#### READING TEXT
# speedometer



## Opsman (May 30, 2012)

I have an older minkota and would like to be able have some idea at what speed I am travelling at different settings on the motor. Does anyone make a speedometer that has demarkations for lower speeds that are accurate? I don't need a speedometer that tells me when I hit 60mph lol.


----------



## Shortdrift (Apr 5, 2004)

If you have a onboard GPS you should be able to get the data you need when checking on a calm day. Some of the App's on Smart Phones will also do it for you. Just remember that all that goes South depending on wind/waves and direction.


----------



## Opsman (May 30, 2012)

Don't have a GPS, but now you've triggered my stupid question bone! How would waves/wind affect a speedometer. It's measuring my rate of movement, regardless of external forces correct? If I'm going fifty mph in my car with a 25mph tailwind or headwind, I'm still travelling at 50, just using more energy (gas) to do so What am I missing?
########
#### RECORD EXTRACTS
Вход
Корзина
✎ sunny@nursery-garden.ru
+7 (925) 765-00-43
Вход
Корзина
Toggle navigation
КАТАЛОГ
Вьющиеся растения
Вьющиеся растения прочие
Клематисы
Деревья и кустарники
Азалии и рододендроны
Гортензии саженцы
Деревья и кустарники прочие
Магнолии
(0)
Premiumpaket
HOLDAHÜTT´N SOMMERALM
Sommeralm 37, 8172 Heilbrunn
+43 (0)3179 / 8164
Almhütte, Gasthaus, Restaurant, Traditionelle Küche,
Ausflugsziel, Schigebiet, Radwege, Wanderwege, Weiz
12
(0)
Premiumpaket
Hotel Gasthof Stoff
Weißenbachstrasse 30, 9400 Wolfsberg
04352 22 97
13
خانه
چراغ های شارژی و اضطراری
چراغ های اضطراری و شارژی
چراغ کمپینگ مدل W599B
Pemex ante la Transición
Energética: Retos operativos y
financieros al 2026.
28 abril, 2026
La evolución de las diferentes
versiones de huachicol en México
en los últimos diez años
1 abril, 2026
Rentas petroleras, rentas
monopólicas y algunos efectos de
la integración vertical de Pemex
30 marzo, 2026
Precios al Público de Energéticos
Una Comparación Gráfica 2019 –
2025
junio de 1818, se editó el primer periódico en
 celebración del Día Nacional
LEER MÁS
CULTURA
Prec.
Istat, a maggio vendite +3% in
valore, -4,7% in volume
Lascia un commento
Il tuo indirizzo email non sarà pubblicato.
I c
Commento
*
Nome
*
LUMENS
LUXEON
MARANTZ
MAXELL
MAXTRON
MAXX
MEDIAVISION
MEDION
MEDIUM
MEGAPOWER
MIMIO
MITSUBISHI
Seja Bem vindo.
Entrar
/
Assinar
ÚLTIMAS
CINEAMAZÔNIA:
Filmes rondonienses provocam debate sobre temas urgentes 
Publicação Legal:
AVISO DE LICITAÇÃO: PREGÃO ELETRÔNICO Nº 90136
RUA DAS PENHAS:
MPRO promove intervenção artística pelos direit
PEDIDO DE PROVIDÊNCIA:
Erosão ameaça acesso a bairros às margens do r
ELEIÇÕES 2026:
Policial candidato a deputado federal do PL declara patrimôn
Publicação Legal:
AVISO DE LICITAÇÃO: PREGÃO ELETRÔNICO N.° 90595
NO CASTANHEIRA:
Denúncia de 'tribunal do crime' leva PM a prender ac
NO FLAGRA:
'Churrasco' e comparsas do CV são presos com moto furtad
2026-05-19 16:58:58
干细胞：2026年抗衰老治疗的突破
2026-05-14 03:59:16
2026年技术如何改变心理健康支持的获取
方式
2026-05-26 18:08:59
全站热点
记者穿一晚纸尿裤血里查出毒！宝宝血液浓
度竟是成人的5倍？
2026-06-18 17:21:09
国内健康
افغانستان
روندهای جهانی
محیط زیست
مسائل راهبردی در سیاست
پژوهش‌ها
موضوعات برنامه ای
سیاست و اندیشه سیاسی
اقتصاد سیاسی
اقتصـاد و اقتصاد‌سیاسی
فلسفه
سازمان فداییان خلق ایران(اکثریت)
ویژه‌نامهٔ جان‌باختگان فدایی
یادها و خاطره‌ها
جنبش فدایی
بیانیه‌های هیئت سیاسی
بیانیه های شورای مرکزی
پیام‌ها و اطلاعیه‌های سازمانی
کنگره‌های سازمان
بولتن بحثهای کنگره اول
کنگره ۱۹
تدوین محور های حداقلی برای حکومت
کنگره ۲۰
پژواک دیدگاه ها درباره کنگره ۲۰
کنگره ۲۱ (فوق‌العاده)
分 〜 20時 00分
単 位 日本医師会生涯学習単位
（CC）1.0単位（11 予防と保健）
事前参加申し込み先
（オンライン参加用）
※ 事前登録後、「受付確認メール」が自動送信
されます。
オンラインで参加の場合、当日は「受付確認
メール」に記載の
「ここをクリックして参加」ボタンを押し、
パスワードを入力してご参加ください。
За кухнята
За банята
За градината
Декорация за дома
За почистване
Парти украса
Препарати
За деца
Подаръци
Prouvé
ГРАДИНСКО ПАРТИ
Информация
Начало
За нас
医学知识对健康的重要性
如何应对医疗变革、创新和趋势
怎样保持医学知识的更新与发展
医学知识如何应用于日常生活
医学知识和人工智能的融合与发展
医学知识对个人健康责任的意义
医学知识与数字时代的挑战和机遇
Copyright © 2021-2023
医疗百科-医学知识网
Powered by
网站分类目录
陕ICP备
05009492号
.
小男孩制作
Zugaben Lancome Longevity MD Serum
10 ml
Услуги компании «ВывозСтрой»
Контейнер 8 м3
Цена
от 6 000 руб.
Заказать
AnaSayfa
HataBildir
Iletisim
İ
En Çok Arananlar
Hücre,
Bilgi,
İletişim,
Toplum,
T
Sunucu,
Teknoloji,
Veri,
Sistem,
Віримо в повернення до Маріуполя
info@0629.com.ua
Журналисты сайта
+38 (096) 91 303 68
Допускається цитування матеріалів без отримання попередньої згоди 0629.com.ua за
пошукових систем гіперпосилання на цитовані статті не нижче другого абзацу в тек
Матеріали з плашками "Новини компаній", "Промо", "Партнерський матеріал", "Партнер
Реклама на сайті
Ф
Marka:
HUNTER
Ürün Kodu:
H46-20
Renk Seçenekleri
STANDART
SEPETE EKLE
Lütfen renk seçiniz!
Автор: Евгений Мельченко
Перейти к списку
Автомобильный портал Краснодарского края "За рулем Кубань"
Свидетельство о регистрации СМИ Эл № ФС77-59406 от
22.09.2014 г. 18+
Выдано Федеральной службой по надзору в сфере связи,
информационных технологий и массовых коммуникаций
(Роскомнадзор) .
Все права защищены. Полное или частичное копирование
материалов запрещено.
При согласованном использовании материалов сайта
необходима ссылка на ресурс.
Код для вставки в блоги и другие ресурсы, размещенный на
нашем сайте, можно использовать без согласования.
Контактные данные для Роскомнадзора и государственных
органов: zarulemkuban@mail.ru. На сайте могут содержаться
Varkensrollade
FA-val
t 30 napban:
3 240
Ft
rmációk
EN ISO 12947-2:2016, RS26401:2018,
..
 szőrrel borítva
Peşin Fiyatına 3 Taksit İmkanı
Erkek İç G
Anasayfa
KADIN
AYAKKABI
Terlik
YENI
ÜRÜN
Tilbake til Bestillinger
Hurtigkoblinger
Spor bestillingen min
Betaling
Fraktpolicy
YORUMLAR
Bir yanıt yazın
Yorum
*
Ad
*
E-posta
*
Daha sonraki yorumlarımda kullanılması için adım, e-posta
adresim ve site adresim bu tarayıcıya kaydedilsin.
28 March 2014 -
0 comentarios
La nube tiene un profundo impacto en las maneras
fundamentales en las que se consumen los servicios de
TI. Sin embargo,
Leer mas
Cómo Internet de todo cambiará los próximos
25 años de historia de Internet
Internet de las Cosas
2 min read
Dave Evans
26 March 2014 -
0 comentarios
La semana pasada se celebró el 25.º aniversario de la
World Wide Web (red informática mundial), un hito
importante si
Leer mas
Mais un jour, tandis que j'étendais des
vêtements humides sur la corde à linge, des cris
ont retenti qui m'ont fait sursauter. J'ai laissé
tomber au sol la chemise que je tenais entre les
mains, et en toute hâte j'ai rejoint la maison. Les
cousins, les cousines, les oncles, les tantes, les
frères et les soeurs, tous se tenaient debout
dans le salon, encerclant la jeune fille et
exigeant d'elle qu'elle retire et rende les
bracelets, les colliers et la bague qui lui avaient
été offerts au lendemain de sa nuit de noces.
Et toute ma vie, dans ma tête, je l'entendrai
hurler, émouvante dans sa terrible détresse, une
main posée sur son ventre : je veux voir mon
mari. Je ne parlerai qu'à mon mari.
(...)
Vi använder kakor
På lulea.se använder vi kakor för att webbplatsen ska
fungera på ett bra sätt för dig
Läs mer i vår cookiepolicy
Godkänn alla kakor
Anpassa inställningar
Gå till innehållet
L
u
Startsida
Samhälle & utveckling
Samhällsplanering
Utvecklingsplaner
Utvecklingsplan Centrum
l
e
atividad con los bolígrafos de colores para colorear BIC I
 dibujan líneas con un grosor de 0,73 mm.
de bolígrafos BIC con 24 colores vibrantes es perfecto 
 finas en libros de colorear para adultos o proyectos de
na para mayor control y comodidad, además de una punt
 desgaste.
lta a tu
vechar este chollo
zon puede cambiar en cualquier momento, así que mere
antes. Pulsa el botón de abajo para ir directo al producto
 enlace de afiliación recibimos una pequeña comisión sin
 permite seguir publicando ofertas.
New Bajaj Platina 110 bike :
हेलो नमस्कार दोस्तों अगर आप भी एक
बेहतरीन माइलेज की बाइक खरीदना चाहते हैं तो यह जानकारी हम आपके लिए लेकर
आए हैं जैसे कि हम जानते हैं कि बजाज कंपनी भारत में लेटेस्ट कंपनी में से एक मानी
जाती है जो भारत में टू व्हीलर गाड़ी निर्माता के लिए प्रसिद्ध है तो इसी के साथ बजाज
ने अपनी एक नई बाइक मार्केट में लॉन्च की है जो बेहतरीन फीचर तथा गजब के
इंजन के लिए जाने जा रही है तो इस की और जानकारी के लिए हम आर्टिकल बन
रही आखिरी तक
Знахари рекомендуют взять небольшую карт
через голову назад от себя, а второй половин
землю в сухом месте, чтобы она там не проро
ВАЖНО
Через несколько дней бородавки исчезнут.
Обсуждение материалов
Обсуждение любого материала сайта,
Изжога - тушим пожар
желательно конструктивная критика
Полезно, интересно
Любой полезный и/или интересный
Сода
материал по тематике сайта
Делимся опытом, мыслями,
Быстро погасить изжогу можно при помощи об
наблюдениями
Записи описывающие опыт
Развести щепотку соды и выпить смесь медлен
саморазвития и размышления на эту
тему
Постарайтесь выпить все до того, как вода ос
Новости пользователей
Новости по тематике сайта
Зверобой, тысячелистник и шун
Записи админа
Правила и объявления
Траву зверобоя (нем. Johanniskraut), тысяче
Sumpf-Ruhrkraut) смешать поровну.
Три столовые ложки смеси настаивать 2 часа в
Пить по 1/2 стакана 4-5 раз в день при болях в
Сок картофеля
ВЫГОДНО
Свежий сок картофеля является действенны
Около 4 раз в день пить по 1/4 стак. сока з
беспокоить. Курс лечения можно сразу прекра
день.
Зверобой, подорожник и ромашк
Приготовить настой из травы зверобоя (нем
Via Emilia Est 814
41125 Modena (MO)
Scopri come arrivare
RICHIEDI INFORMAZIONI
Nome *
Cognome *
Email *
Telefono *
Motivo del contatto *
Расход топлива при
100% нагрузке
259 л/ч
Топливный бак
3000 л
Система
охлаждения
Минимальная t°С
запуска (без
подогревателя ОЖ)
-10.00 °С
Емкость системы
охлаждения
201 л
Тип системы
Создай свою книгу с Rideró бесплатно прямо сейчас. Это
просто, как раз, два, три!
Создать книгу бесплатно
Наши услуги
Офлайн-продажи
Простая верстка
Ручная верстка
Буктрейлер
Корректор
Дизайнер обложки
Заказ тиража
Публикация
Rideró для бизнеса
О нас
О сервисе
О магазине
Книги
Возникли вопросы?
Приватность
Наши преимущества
########
- **INSTRUCTIONS FOR THE TASK**
Please extend the speedometer forum thread, picking up right after its last post.

- **TASK OUTPUT**
----------



## RJohnson442 (May 14, 2013)

Youll need a smartphone app or a gps for speed. At drift a spedo will not work. You need to be moving in order for the wheel or pito tube to register speed

Sent from my Event using Ohub Campfire mobile app


----------



## Opsman (May 30, 2012)

Yep, thanks. Just want speed for trolling, not drifting. It occurred to me that I have an old garmin etrex. Tried it out today in my vehicle and it was surprisingly accurate, and that's with using satellites and figuring in lag time. Trolling at a steady pace should get a really accurate reading.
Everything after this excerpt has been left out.